Sur ce territoire, la typologie dominante du parc détermine la part de logements disposant d'une toiture exploitable en propre. On relève 78 % de maisons individuelles, 63 % de propriétaires occupants, 1 020 habitants, en zone climatique H3. Ces valeurs ne décident d'aucun projet à elles seules, mais elles fixent l'ordre de grandeur dans lequel un chiffrage à Lourmarin est crédible.
L'arbitrage financier se joue ensuite sur le barème : pour « panneaux solaires à Lourmarin rentabilité », un ménage très modeste mobilise jusqu'à 32 000 €, un ménage modeste 24 000 €, un ménage intermédiaire 18 000 € et un ménage aux revenus supérieurs 4 000 € sur l'assiette de 40 000 € HT. À deux classes gagnées, l'assiette redescend à 30 000 € HT et les montants suivent dans la même proportion.
Le taux de TVA n'est pas un détail sur ce type de chantier : à 5,5 %, une installation photovoltaïque en autoconsommation facturé 6 750 € TTC à Lourmarin supporte 352 € de taxe. Une facturation à 20 % par erreur renchérit le projet de plusieurs milliers d'euros et se rattrape mal après coup.
Le métré fait foi avant toute discussion de prix : à Lourmarin, sur une base de 100 m² en zone H3, une installation photovoltaïque en autoconsommation représente de l'ordre de 3 kWc installé. Multiplié par un prix unitaire de 1 900 à 2 600 €, on obtient une fourchette de 5 700 € à 7 800 € TTC, que le plafond d'assiette de 40 000 € HT vient ensuite borner.
Ce qu'il reste à payer, mois par mois : sur le cas type à Lourmarin, 6 000 € après aides, soit de l'ordre de 35 € mensuels sur quinze ans en prêt à taux zéro.

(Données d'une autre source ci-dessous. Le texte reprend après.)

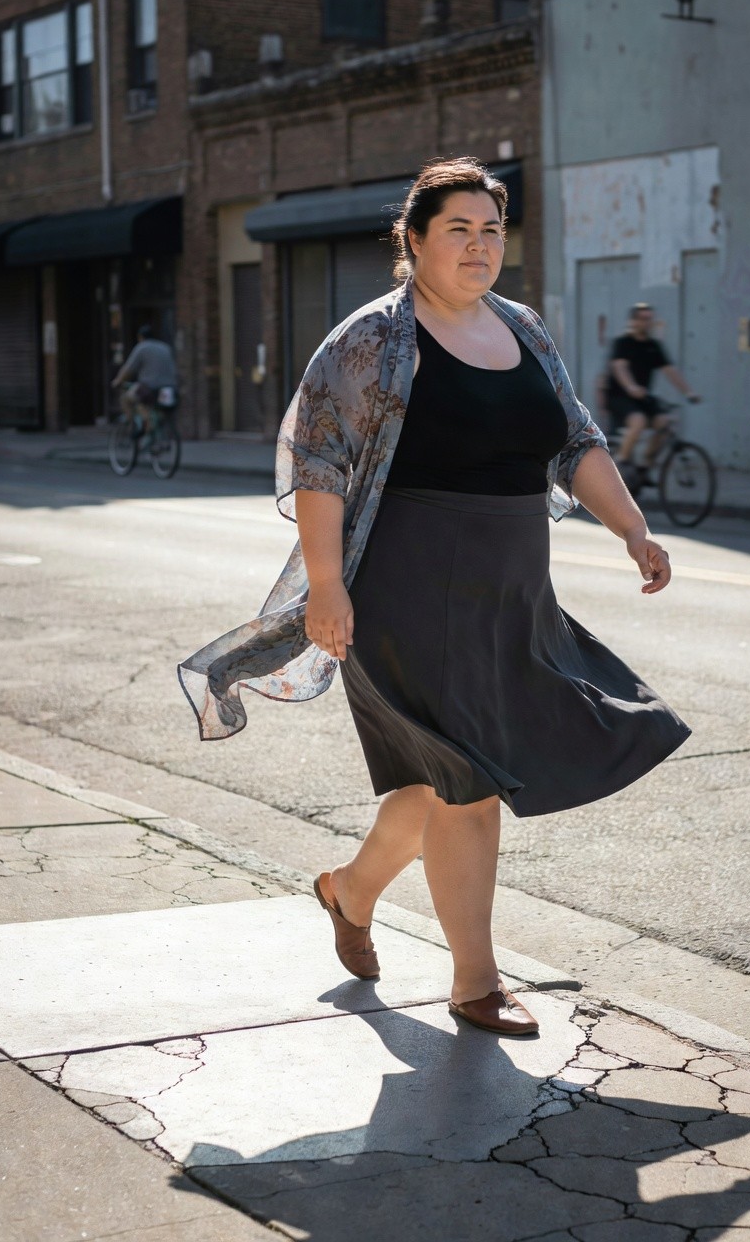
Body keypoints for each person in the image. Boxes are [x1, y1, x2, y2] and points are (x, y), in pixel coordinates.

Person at [178, 157, 691, 1038]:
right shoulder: (373, 340)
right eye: (459, 228)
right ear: (412, 241)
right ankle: (475, 982)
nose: (480, 245)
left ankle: (350, 891)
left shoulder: (523, 327)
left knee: (435, 779)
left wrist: (634, 529)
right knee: (468, 780)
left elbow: (575, 440)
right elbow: (319, 465)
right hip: (409, 590)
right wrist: (328, 587)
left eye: (492, 229)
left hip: (510, 595)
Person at [606, 304, 700, 480]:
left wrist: (689, 392)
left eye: (649, 318)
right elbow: (620, 367)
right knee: (639, 421)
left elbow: (670, 371)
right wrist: (630, 387)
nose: (646, 322)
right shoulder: (623, 343)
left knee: (664, 423)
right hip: (619, 396)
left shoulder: (653, 346)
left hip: (642, 397)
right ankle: (621, 464)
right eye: (641, 318)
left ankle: (644, 466)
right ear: (633, 321)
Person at [112, 324, 178, 420]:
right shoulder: (165, 347)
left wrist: (117, 381)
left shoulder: (142, 347)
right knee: (159, 408)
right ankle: (156, 424)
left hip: (150, 391)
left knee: (127, 399)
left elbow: (128, 369)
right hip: (169, 391)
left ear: (140, 337)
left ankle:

L'économie de facture attendue, 1 150 € par an, absorbe une part significative de cette mensualité.
Le dimensionnement suit l'occupation réelle : 1.90 personne(s) par logement en moyenne à Lourmarin, ce qui fixe la base de calcul à 100 m². Une installation photovoltaïque en autoconsommation se calibre sur cette occupation, pas sur la surface cadastrale ni sur la facture de l'année passée.
À la réception à Lourmarin, le document déterminant est l'attestation Consuel et la convention d'autoconsommation. Il conditionne le versement du solde de l'aide, dont le montant maximal atteint 32 000 € pour un ménage très modeste et 18 000 € pour un ménage intermédiaire sur l'assiette de 40 000 € HT.

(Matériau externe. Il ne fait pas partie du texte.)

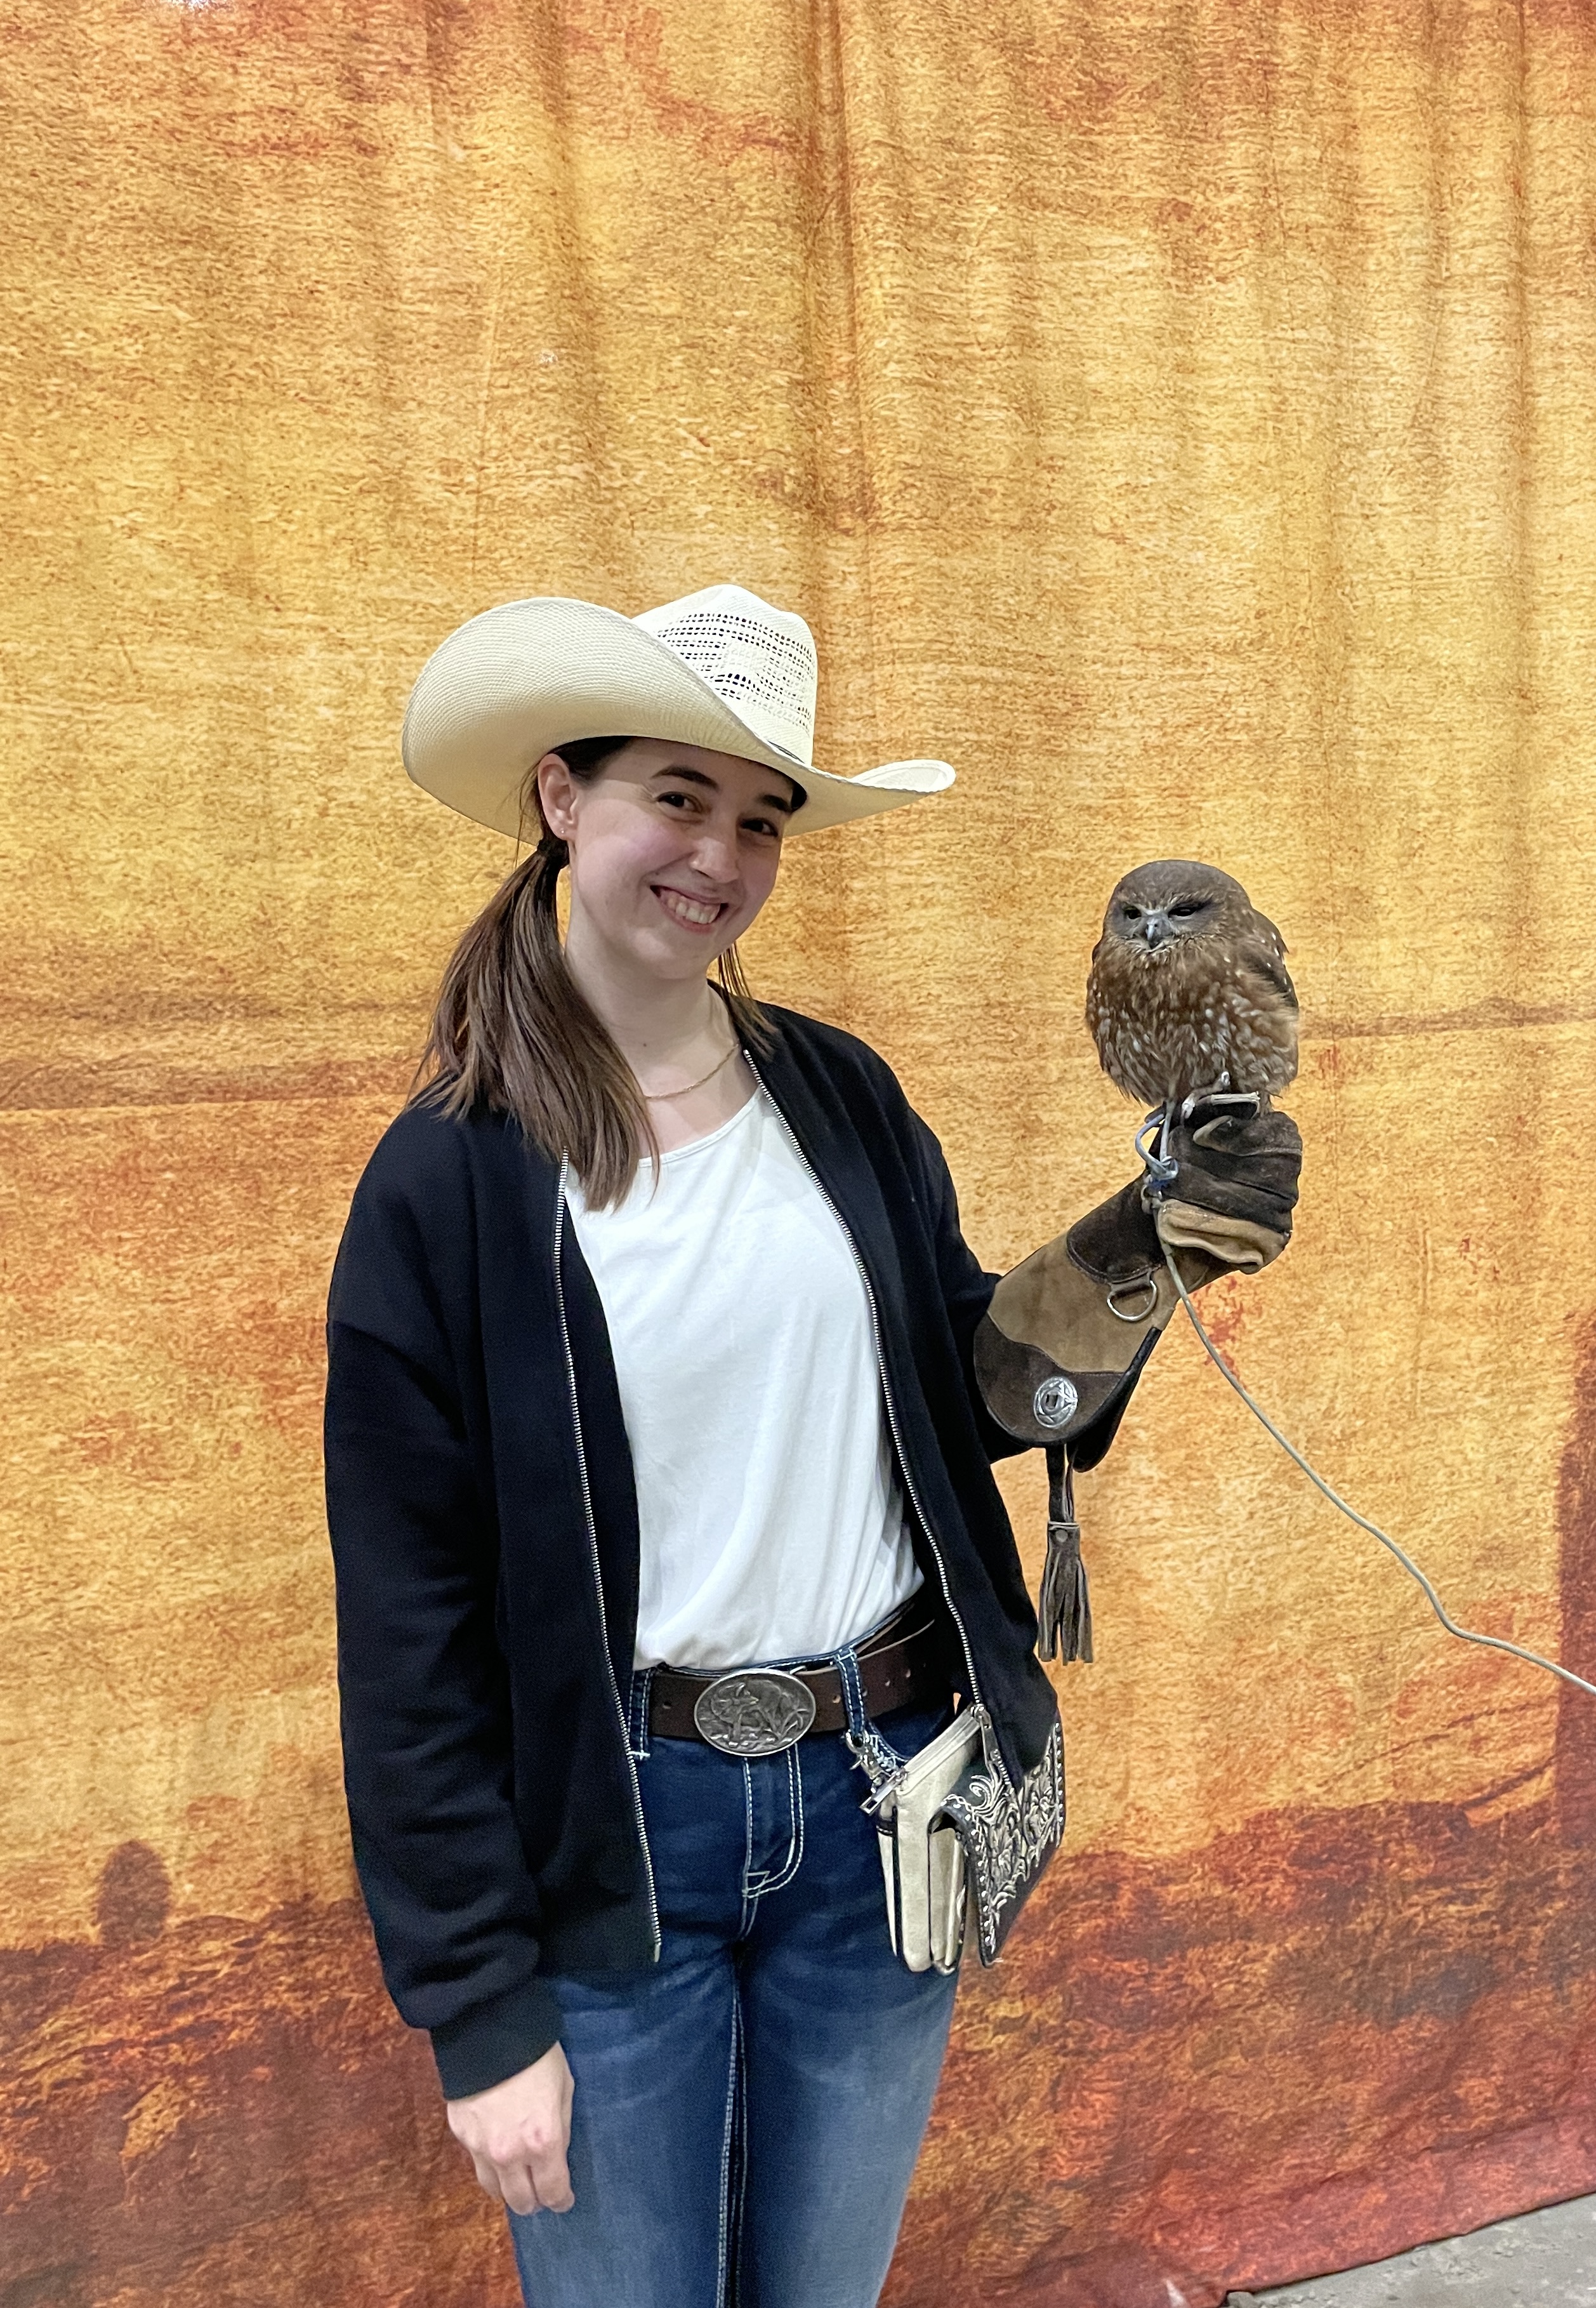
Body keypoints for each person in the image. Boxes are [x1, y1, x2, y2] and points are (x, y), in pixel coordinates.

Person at [324, 584, 1302, 2308]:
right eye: (675, 797)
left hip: (876, 1810)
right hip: (617, 1839)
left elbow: (965, 1397)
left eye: (761, 816)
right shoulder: (446, 1181)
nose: (719, 854)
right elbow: (411, 1630)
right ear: (560, 798)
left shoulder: (837, 1096)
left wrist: (1146, 1247)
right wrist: (479, 2012)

Qui décide, et donc qui finance : 63 % de propriétaires occupants à Lourmarin, soit environ 339 logements. Pour une installation photovoltaïque en autoconsommation, cela signifie autant de dossiers décidables sans mandat de gestion, le solde relevant du parc locatif et donc d'un montage bailleur distinct.
La densité de diagnostics renseigne sur la maturité du marché : 308 DPE publiés par l'ADEME à Lourmarin, soit 572 pour 1 000 résidences principales. Un tel volume conditionne les délais de un installateur RGE QualiPV, dont l'intervention sur une installation photovoltaïque en autoconsommation dure deux à trois jours.